Editor Indonesia, Jakarta — Ustaz Bachtiar Nasir (UBN) mengingatkan pemerintah agar tetap berpegang pada amanat konstitusi dengan menolak kehadiran delegasi Israel dalam Kejuaraan Dunia Senam Artistik FIG ke-53 yang akan digelar di Jakarta pada 19–25 Oktober 2025.
Ketua Umum Jalinan Alumni Timur Tengah Indonesia (JATTI) sekaligus Ketua Pembina Global Peace Convoy Indonesia itu menilai partisipasi Israel dalam ajang olahraga internasional di Indonesia bertentangan dengan prinsip dasar politik luar negeri yang menolak segala bentuk penjajahan.
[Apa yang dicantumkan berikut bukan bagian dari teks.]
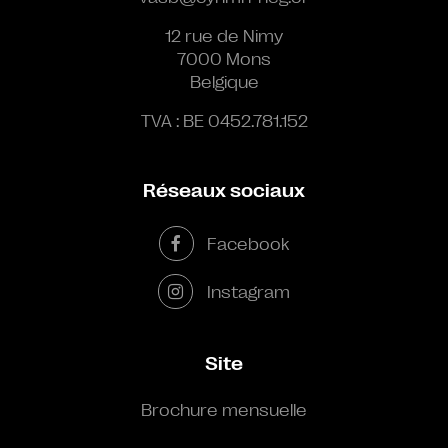
12 rue de Nimy
7000 Mons
Belgique
TVA : BE 0452.781.152
Réseaux sociaux
Facebook
Instagram
Site
Brochure mensuelle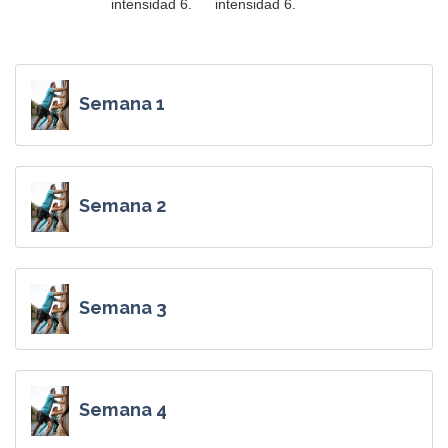
intensidad 6.
intensidad 6.
Semana 1
Semana 2
Semana 3
Semana 4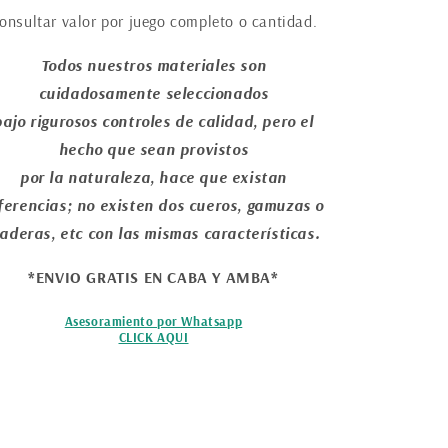
onsultar valor por juego completo o cantidad.
Todos nuestros materiales son
cuidadosamente seleccionados
bajo rigurosos controles de calidad, pero el
hecho que sean provistos
por la naturaleza, hace que existan
ferencias; no existen dos cueros, gamuzas o
aderas, etc con las mismas características.
*ENVIO GRATIS EN CABA Y AMBA*
Asesoramiento por Whatsapp
CLICK AQUI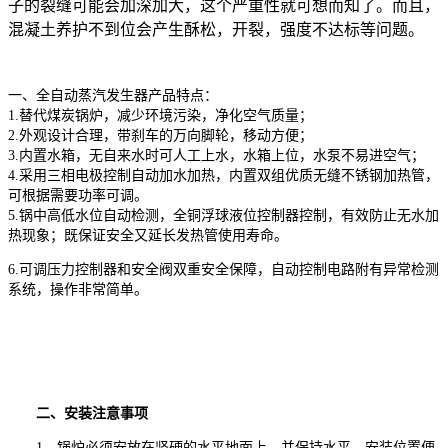
子的裂缝可能会加深加大，这个严重性就可想而知了。而且，
混凝土养护不到位会产生酥松，开裂，强度不达标等问题。
一、全自动蒸汽发生器产品特点：
1.替代煤炭锅炉，减少环境污染，净化空气质量；
2.外观设计合理，带刹车的万向脚轮，移动方便；
3.内置水箱，无自来水时可人工上水，水箱上位，水泵不易进空气；
4.采用三相电极控制自动加水加热，内置双组优质无缝不锈钢加热管，
可根据需要功率可调。
5.锅中高低水位自动检测，全铜浮球液位控制器控制，有效防止无水加
热现象；既保证安全又延长发热管使用寿命。
6.可调压力控制器和安全阀双重安全保障，自动控制电路附有异常检测
系统，操作非常简单。
二、安装注意事项
1、锅炉必须安放在坚硬的水平地面上，并保持水平，安装位置便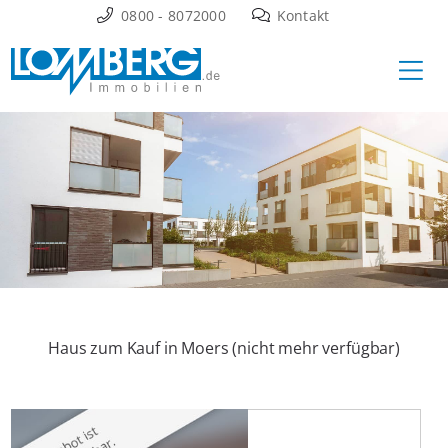
Zum
0800 - 8072000
Kontakt
Inhalt
Ha
springen
Haus zum Kauf in Moers (nicht mehr verfügbar)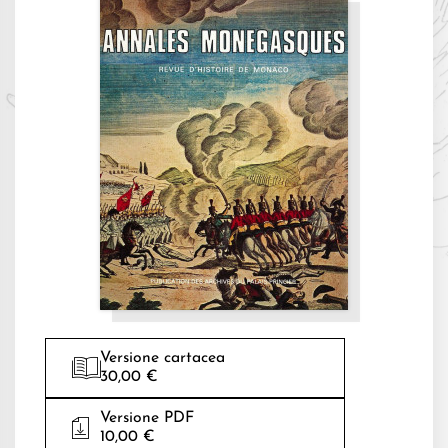
Versione cartacea
30,00 €
Versione PDF
10,00 €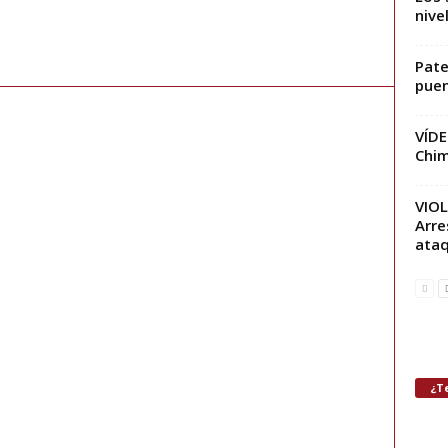
nive
Pate
pue
VÍDE
Chim
VIOL
Arre
ataq
¿Te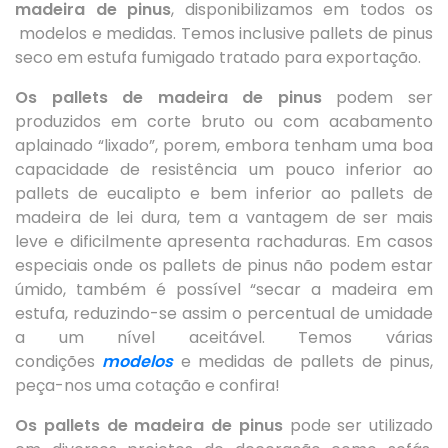
madeira de pinus
, disponibilizamos em todos os
modelos e medidas. Temos inclusive pallets de pinus
seco em estufa fumigado tratado para exportação.
Os pallets de madeira de pinus
podem ser
produzidos em corte bruto ou com acabamento
aplainado “lixado”, porem, embora tenham uma boa
capacidade de resistência um pouco inferior ao
pallets de eucalipto e bem inferior ao pallets de
madeira de lei dura, tem a vantagem de ser mais
leve e dificilmente apresenta rachaduras. Em casos
especiais onde os pallets de pinus não podem estar
úmido, também é possível “secar a madeira em
estufa, reduzindo-se assim o percentual de umidade
a um nível aceitável. Temos várias
condições
modelos
e medidas de pallets de pinus,
peça-nos uma cotação e confira!
Os pallets de madeira de pinus
pode ser utilizado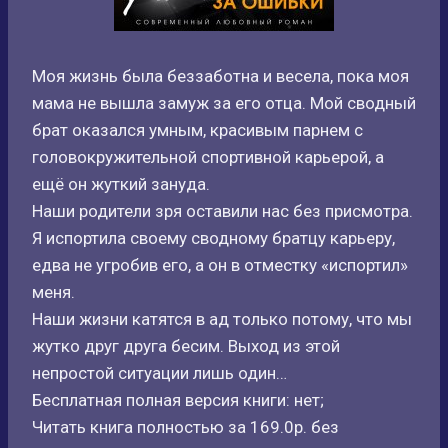
Моя жизнь была беззаботна и весела, пока моя
мама не вышла замуж за его отца. Мой сводный
брат оказался умным, красивым парнем с
головокружительной спортивной карьерой, а
ещё он жуткий зануда.
Наши родители зря оставили нас без присмотра.
Я испортила своему сводному братцу карьеру,
едва не угробив его, а он в отместку «испортил»
меня.
Наши жизни катятся в ад только потому, что мы
жутко друг друга бесим. Выход из этой
непростой ситуации лишь один…
Бесплатная полная версия книги: нет;
Читать книга полностью за 169.0р. без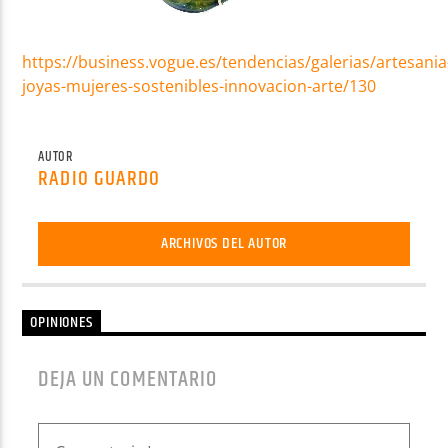
https://business.vogue.es/tendencias/galerias/artesania
joyas-mujeres-sostenibles-innovacion-arte/130
AUTOR
RADIO GUARDO
ARCHIVOS DEL AUTOR
OPINIONES
DEJA UN COMENTARIO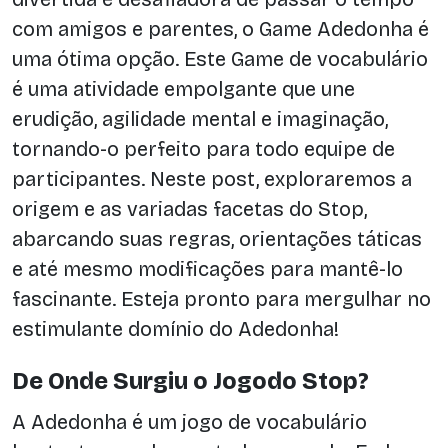
com amigos e parentes, o Game Adedonha é
uma ótima opção. Este Game de vocabulário
é uma atividade empolgante que une
erudição, agilidade mental e imaginação,
tornando-o perfeito para todo equipe de
participantes. Neste post, exploraremos a
origem e as variadas facetas do Stop,
abarcando suas regras, orientações táticas
e até mesmo modificações para mantê-lo
fascinante. Esteja pronto para mergulhar no
estimulante domínio do Adedonha!
De Onde Surgiu o Jogodo Stop?
A Adedonha é um jogo de vocabulário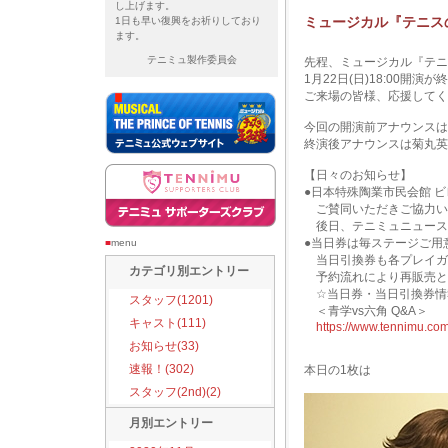
し上げます。
ミュージカル『テニスの王
1日も早い復興をお祈りしており
ます。
テニミュ製作委員会
先程、ミュージカル『テニス
1月22日(日)18:00開演
ご来場の皆様、応援してく
今回の開演前アナウンスは
終演後アナウンスは菊丸英
【日々のお知らせ】
●日本特殊陶業市民会館 
ご賛同いただきご協力い
後日、テニミュニュース
●当日券は毎ステージご用
■
menu
当日引換券も各プレイガ
カテゴリ別エントリー
予約流れにより再販売と
☆当日券・当日引換券情
スタッフ(1201)
＜青学vs六角 Q&A＞
キャスト(111)
https://www.tennimu.co
お知らせ(33)
速報！(302)
本日の1枚は
スタッフ(2nd)(2)
月別エントリー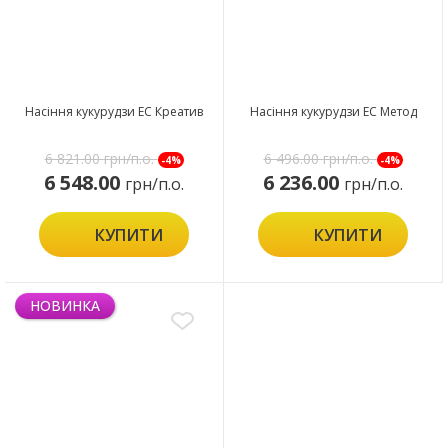
Насіння кукурудзи ЕС Креатив
Насіння кукурудзи ЕС Метод
6 821.00
грн/п.о.
6 496.00
грн/п.о.
-4%
-4%
6 548.00
6 236.00
грн/п.о.
грн/п.о.
КУПИТИ
КУПИТИ
НОВИНКА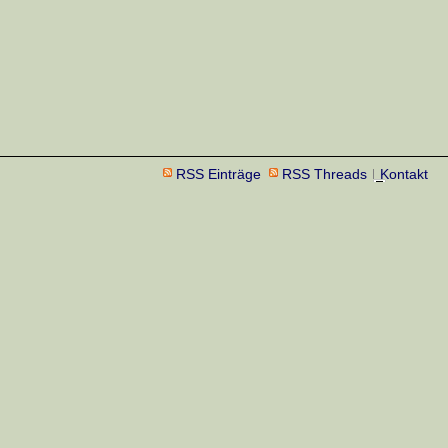
RSS Einträge
RSS Threads
Kontakt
“Dalam Pembukaan UUD 1945 ditegaskan bahwa penjajahan di atas dunia harus dihapuskan karena tidak sesuai dengan perikemanusiaan dan perikeadilan. Sikap Indonesia terhadap Israel adalah wujud nyata dari amanat konstitusi tersebut,” kata UBN dalam keterangan di Jakarta, Rabu (8/10/2025).
Sebelumnya, Presiden Fédération Internationale de Gymnastique (FIG) Morinari Watanabe bersama Ketua Umum Federasi Gimnastik Indonesia Ita Yuliati telah meninjau kesiapan penyelenggaraan kejuaraan dunia di Indonesia Arena, Gelora Bung Karno. Berdasarkan jadwal resmi FIG, delegasi Israel dijadwalkan tampil dalam kategori Men’s Qualification Subdivision 7 dan Women’s Qualification Subdivision 3.
UBN menilai, membiarkan atlet Israel berlaga di Jakarta dapat mencederai konsistensi Indonesia dalam memperjuangkan kemerdekaan dan keadilan internasional.
“Olahraga memang menjunjung persahabatan, tetapi tidak ada persahabatan yang lahir dari ketidakadilan,” ujarnya.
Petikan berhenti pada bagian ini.